If a line in the entries below includes "Initialization", pick it out and copy it.

Stored data entries
▬▬▬▬▬▬

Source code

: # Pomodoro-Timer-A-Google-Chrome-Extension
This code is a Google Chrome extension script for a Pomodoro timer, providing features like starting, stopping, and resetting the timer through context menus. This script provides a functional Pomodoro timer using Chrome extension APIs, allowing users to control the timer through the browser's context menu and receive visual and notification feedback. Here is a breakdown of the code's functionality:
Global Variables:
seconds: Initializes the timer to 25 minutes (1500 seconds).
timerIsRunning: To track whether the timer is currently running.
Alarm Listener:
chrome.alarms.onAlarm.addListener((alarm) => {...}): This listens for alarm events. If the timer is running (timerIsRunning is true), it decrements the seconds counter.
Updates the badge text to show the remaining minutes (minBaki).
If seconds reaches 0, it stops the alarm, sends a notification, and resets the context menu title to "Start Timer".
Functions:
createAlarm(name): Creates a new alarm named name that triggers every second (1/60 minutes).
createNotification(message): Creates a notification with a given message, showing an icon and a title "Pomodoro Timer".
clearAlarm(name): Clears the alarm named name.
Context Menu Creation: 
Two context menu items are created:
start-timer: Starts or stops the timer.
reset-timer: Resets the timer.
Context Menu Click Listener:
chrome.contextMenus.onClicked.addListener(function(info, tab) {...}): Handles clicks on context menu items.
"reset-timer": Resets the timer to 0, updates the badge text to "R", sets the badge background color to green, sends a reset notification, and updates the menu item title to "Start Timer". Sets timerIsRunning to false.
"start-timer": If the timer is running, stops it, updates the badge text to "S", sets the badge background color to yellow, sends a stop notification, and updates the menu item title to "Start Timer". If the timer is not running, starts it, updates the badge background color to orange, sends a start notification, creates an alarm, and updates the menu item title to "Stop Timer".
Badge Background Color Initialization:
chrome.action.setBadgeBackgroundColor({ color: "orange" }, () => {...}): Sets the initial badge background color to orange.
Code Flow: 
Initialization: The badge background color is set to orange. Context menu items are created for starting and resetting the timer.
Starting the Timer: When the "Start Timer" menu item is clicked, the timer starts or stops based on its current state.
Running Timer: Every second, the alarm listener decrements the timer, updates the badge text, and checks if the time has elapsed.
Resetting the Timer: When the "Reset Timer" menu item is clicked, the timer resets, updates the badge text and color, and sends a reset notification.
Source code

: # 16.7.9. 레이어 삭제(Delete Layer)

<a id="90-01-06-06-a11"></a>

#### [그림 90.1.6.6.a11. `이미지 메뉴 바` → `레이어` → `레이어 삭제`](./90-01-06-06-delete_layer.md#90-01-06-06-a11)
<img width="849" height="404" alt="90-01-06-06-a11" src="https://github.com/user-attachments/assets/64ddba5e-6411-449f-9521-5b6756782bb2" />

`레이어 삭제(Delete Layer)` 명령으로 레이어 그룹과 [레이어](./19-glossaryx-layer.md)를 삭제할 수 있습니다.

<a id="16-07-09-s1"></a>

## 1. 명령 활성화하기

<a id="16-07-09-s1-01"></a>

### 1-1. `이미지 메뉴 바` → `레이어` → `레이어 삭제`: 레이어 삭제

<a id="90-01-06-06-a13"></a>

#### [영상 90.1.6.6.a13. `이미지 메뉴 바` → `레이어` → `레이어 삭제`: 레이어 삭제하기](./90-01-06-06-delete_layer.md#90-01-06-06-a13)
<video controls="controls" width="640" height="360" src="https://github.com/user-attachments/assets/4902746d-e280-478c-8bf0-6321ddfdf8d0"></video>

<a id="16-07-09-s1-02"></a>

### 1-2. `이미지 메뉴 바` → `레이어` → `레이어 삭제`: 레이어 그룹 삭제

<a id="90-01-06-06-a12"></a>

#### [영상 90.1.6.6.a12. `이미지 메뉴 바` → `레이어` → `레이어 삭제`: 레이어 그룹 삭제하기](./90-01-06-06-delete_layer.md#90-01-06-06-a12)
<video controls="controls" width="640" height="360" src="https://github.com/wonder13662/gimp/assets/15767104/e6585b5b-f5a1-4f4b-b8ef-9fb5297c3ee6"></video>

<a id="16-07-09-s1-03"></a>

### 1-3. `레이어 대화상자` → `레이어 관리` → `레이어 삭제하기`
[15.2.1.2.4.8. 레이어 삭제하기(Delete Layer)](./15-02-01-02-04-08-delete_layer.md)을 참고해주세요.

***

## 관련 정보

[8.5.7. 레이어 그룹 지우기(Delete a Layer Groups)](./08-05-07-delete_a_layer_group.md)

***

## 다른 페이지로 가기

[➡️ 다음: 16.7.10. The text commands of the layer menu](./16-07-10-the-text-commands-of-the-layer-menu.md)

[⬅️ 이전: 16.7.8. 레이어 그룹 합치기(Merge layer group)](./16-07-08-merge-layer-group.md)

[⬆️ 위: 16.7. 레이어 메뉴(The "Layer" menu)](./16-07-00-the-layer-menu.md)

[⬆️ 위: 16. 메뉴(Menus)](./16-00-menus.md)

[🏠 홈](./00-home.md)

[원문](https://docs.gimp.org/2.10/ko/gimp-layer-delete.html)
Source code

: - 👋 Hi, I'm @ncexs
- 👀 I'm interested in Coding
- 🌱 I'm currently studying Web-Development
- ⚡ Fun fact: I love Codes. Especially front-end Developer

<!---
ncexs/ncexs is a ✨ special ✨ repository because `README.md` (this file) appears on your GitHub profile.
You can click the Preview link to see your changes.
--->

▬▬▬▬▬▬

# RESULT FOR THIS EXERCISE
Badge Background Color Initialization:
Initialization: The badge background color is set to orange. Context menu items are created for starting and resetting the timer.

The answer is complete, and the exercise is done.